Though the ascendance of the right in the party became starkly clear in the last year, there have been other signs of the direction Republicans were heading.
In 2012, outspoken social conservative state Rep. David Agema surprised party regulars by ousting longtime establishment Republican Saul Anuzis as national committeeman.
Former Gov. Rick Snyder, Gateway Inc.’s former CEO, fit the change theme of 2010, but his moves to tax pensions, expand Medicaid under the 2010 federal health care law and spend $617 million to bring Detroit out of bankruptcy drew a backlash.
Snyder, who campaigned against partisanship, all but ignored the political spadework of building the party as his predecessors had done. The resulting vacuum provided a stage for figures such as Maddock to seize.
“Forces of nature take over at that point, and those forces were definitely tilting right, extreme far-right,” said Venable, who was state Republican Party chief of staff in 2010.
The void ceded space to right-wing extremism and allowed a relationship with Republican leaders and Michigan’s long-active militia to develop.
Maddock was a Trump delegate to the 2016 national GOP convention but took on a more prominent role in 2020 with the national Women for Trump Committee.
She helped organize the April protest in Lansing, where militia brandished rifles in the Capitol, and she later posted images from the event of Whitmer altered to resemble Adolf Hitler.
Maddock also helped organized Michigan’s 19-bus delegation to Washington last month to protest the 2020 election results. Though Maddock spoke at the “Stop the Steal” rally on Jan. 5, she said she was absent from the deadly U.S. Capitol siege that followed Trump’s speech on Jan. 6.
Nodding to the emerging right wing, Michigan GOP fundraiser Ron Weiser invited Maddock to share the ticket for his bid to become state party chair. Weiser was elected chair, and Maddock his No. 2, on Feb. 5.
All the while, Michigan’s GOP leadership has for the first time in memory bestowed legitimacy on its state’s militia, long relegated to the shadows.
Weeks after the April demonstration in Lansing, Shirkey, the state Senate majority leader, accepted an invitation to meet with militia leaders after they sought him out for calling some of the Capitol protesters “jackasses.”
Days later, Shirkey pressed a crowd of militia in Grand Rapids to remain vigilant.
“We need you now more than ever to continue to train,” he told the group in Grand Rapids, urging them “to stand up and test that assertion of authority by government.”
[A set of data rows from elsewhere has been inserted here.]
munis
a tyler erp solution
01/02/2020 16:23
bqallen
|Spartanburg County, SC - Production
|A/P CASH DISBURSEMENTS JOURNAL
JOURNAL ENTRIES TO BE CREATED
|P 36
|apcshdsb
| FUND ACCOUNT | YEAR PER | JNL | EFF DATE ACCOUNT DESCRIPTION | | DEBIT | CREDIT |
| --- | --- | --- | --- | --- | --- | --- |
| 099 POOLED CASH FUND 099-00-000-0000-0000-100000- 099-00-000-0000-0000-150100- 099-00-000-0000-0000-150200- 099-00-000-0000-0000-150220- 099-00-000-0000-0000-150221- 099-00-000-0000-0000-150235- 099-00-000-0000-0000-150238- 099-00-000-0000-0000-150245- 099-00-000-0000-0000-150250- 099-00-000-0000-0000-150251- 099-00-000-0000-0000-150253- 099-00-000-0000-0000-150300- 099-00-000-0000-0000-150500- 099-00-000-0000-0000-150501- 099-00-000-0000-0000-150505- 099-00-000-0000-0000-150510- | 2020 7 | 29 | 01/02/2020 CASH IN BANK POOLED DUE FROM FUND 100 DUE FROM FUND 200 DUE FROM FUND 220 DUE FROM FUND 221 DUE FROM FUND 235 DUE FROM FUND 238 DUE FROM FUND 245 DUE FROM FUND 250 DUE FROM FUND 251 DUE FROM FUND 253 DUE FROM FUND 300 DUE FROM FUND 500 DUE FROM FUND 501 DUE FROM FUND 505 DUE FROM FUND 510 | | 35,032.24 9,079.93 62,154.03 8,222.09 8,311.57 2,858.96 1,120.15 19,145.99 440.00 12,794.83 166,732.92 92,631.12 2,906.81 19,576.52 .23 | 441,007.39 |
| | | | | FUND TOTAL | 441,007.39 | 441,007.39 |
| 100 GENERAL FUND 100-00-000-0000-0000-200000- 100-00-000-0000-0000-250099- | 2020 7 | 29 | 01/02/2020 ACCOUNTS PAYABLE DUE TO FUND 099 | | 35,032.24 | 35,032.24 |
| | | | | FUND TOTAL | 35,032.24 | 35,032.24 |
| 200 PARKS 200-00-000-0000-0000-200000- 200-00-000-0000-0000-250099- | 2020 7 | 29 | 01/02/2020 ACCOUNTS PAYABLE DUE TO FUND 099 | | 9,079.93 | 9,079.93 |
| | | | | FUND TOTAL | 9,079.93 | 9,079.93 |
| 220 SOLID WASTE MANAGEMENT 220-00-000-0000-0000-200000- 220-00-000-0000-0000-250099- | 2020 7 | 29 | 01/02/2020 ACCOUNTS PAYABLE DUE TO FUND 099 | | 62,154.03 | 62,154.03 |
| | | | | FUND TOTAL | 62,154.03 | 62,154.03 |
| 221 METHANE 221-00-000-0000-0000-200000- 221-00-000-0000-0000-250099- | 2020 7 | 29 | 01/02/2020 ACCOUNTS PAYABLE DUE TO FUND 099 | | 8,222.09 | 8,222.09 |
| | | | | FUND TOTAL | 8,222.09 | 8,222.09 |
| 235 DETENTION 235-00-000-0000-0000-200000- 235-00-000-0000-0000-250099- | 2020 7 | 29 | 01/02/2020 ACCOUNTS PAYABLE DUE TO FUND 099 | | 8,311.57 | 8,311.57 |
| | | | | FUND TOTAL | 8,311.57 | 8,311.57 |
The embrace of the militia reflects a jarring shift for these right-wing, paramilitary groups from the fringe to the center of the GOP power centers.
“These people had always been marginalized, but you’ve got leaders in the party enabling their behavior now,” said Mitchell, the retired former Republican congressman. “It’s a total pendulum swing.”
Beaumont reported from Des Moines, Iowa.